SUPPLIED DATA: Begin

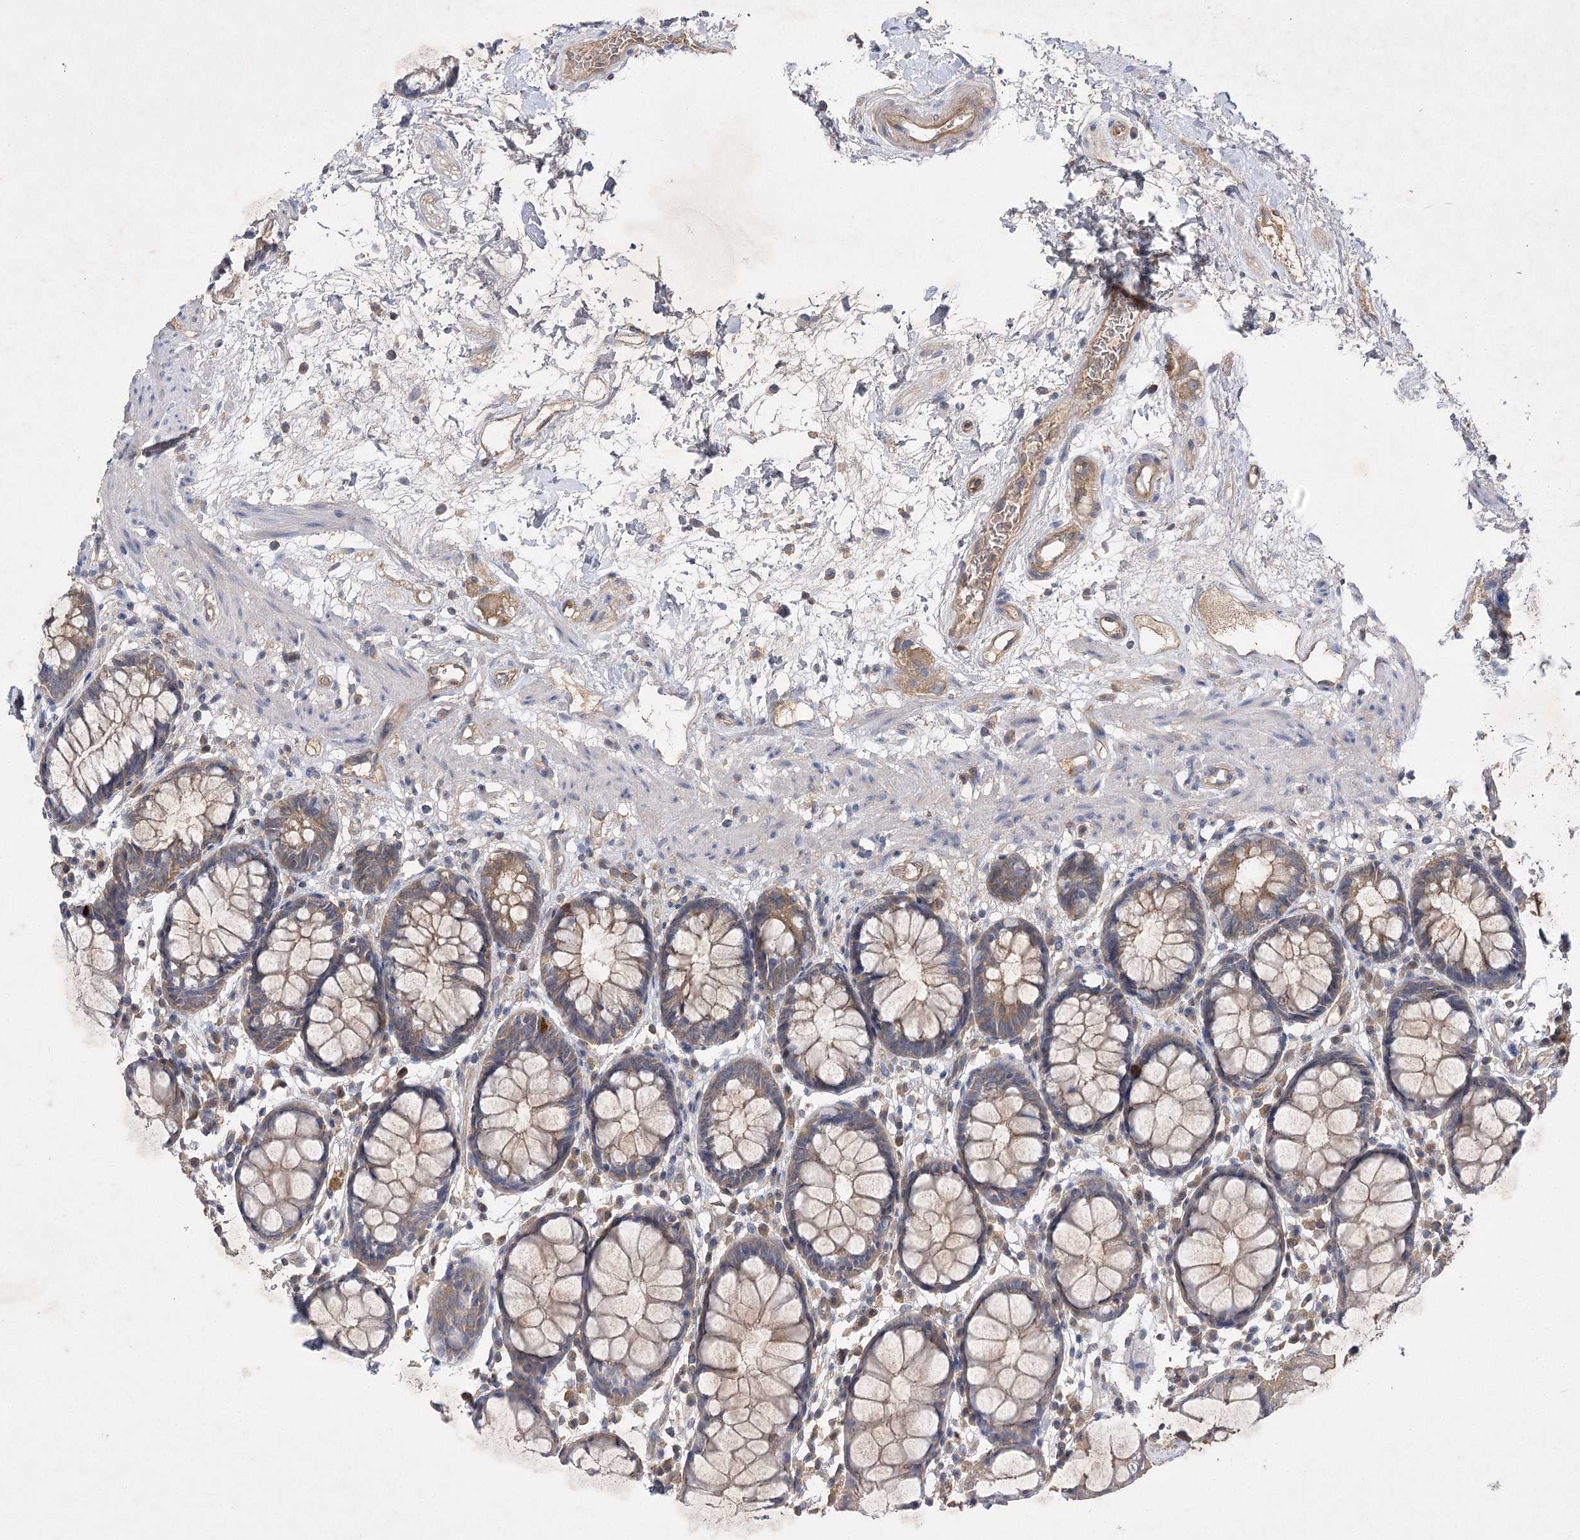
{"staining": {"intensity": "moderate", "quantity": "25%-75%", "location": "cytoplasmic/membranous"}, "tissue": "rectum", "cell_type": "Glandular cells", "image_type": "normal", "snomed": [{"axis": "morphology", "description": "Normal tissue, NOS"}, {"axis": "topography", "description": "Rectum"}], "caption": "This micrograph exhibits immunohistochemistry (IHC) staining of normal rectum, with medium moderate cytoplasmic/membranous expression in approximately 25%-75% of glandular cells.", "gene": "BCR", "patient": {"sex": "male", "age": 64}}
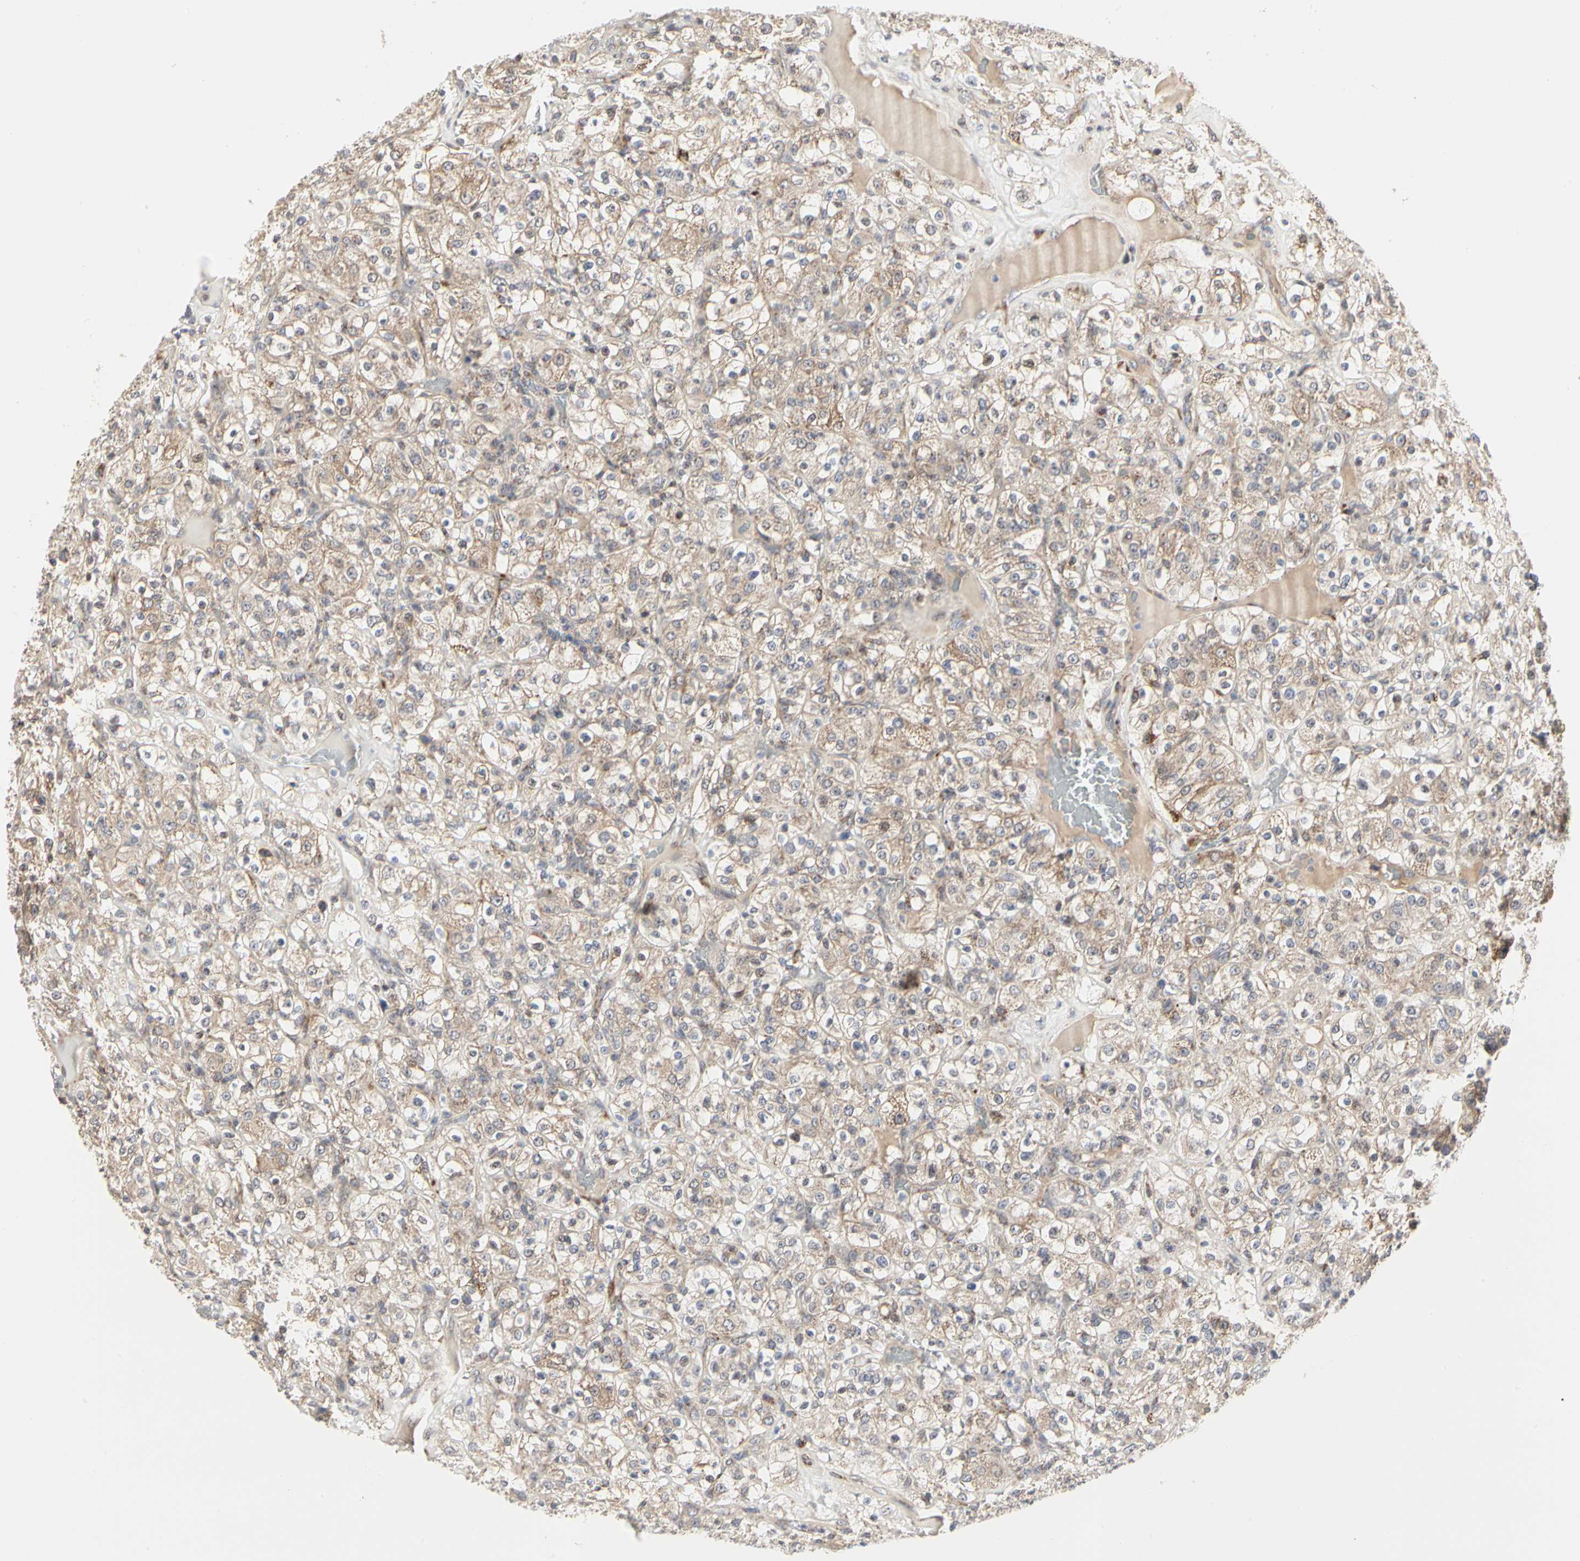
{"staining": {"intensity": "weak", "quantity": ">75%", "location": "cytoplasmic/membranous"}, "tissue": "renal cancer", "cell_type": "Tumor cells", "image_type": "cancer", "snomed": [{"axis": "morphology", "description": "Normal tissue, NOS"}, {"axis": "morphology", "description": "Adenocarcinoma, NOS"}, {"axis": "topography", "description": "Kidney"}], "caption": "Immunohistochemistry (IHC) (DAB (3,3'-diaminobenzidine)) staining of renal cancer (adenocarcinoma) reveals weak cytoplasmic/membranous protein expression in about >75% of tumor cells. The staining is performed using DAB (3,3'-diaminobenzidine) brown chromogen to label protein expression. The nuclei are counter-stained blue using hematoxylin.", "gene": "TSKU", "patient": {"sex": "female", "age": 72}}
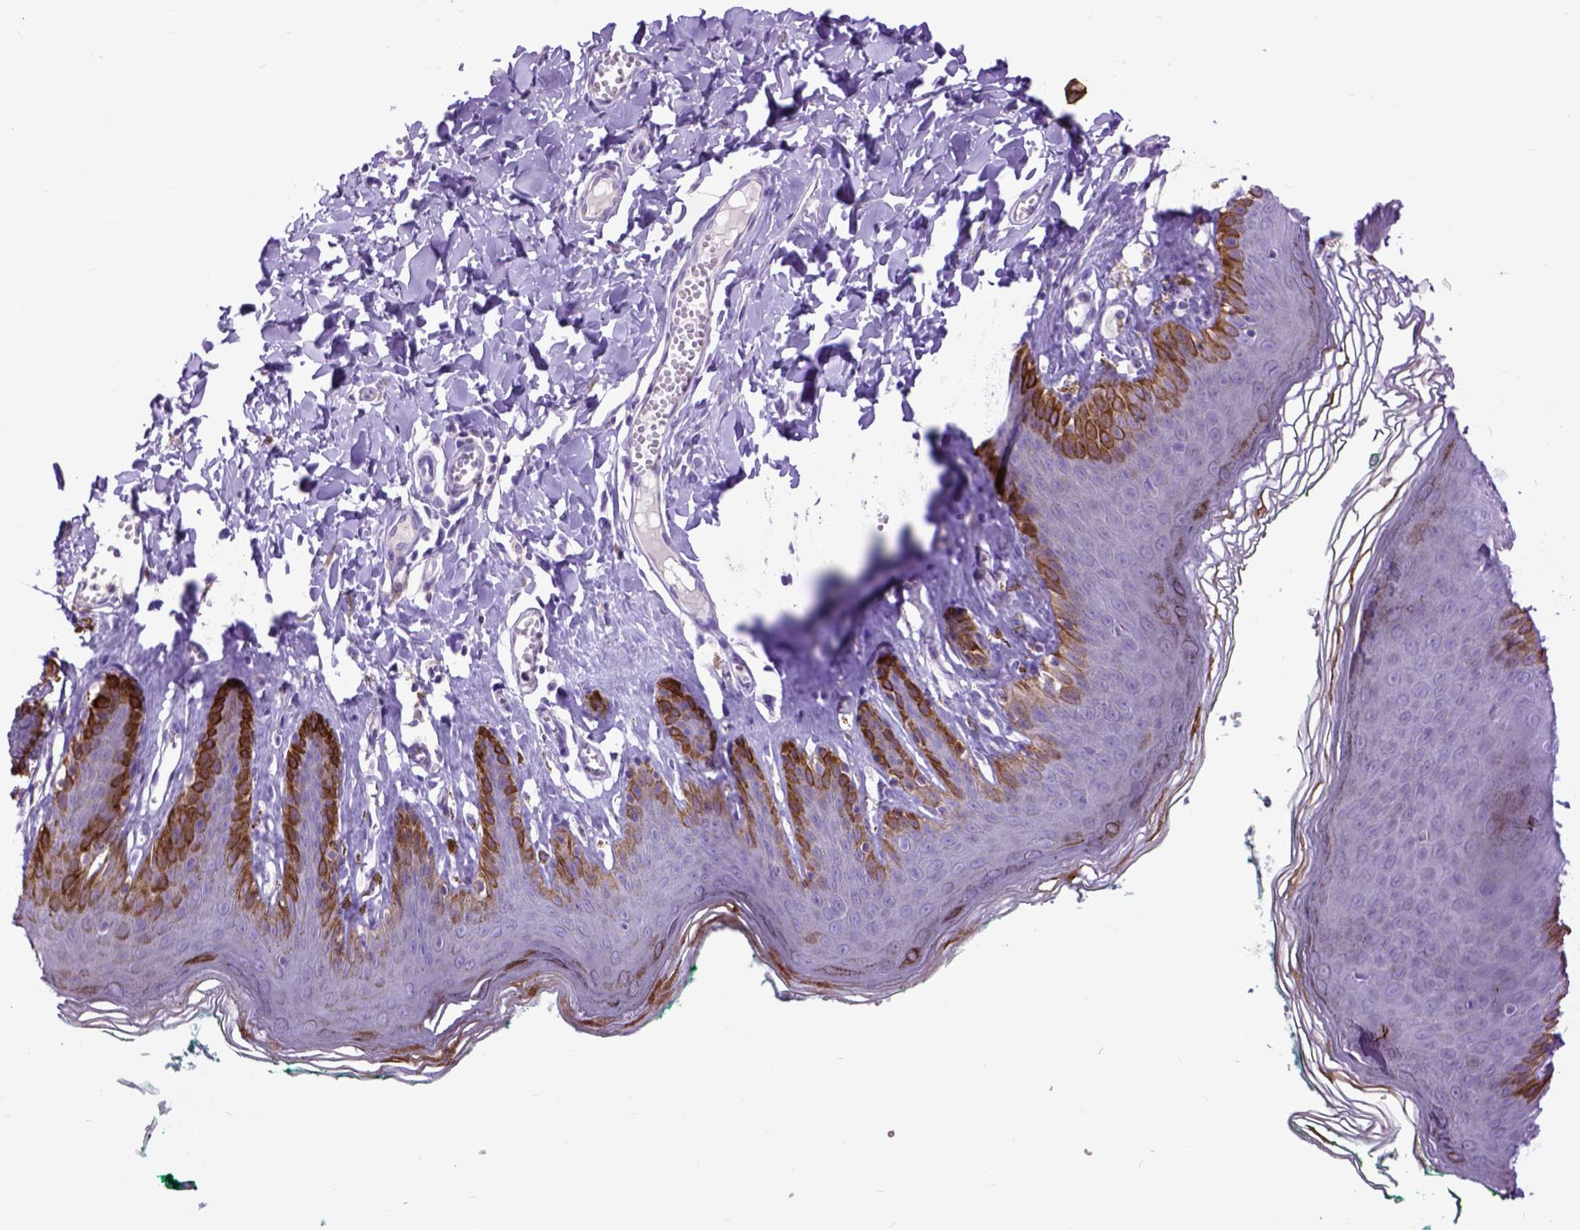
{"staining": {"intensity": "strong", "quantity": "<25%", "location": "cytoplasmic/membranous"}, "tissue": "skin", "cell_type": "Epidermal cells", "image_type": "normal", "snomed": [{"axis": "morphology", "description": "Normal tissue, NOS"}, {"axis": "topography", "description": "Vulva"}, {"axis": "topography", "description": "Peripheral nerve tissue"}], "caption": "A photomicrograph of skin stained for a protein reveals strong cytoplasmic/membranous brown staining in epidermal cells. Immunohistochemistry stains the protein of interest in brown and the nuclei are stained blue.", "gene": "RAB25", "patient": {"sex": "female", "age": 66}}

SUPPLIED DATA: End

* INSTRUCTIONS FOR THE TASK
Repeat every line above precisely; pictures do not belong in the copy.

* TASK SOLUTION
{"staining": {"intensity": "moderate", "quantity": "25%-75%", "location": "cytoplasmic/membranous"}, "tissue": "rectum", "cell_type": "Glandular cells", "image_type": "normal", "snomed": [{"axis": "morphology", "description": "Normal tissue, NOS"}, {"axis": "topography", "description": "Rectum"}], "caption": "This micrograph exhibits immunohistochemistry (IHC) staining of normal rectum, with medium moderate cytoplasmic/membranous expression in approximately 25%-75% of glandular cells.", "gene": "BCR", "patient": {"sex": "male", "age": 64}}
{"staining": {"intensity": "weak", "quantity": ">75%", "location": "cytoplasmic/membranous"}, "tissue": "renal cancer", "cell_type": "Tumor cells", "image_type": "cancer", "snomed": [{"axis": "morphology", "description": "Normal tissue, NOS"}, {"axis": "morphology", "description": "Adenocarcinoma, NOS"}, {"axis": "topography", "description": "Kidney"}], "caption": "Immunohistochemistry (IHC) (DAB (3,3'-diaminobenzidine)) staining of renal cancer (adenocarcinoma) reveals weak cytoplasmic/membranous protein expression in about >75% of tumor cells. The staining is performed using DAB (3,3'-diaminobenzidine) brown chromogen to label protein expression. The nuclei are counter-stained blue using hematoxylin.", "gene": "TSKU", "patient": {"sex": "female", "age": 72}}
{"staining": {"intensity": "strong", "quantity": "<25%", "location": "cytoplasmic/membranous"}, "tissue": "skin", "cell_type": "Epidermal cells", "image_type": "normal", "snomed": [{"axis": "morphology", "description": "Normal tissue, NOS"}, {"axis": "topography", "description": "Vulva"}, {"axis": "topography", "description": "Peripheral nerve tissue"}], "caption": "A photomicrograph of skin stained for a protein reveals strong cytoplasmic/membranous brown staining in epidermal cells. Immunohistochemistry stains the protein of interest in brown and the nuclei are stained blue.", "gene": "RAB25", "patient": {"sex": "female", "age": 66}}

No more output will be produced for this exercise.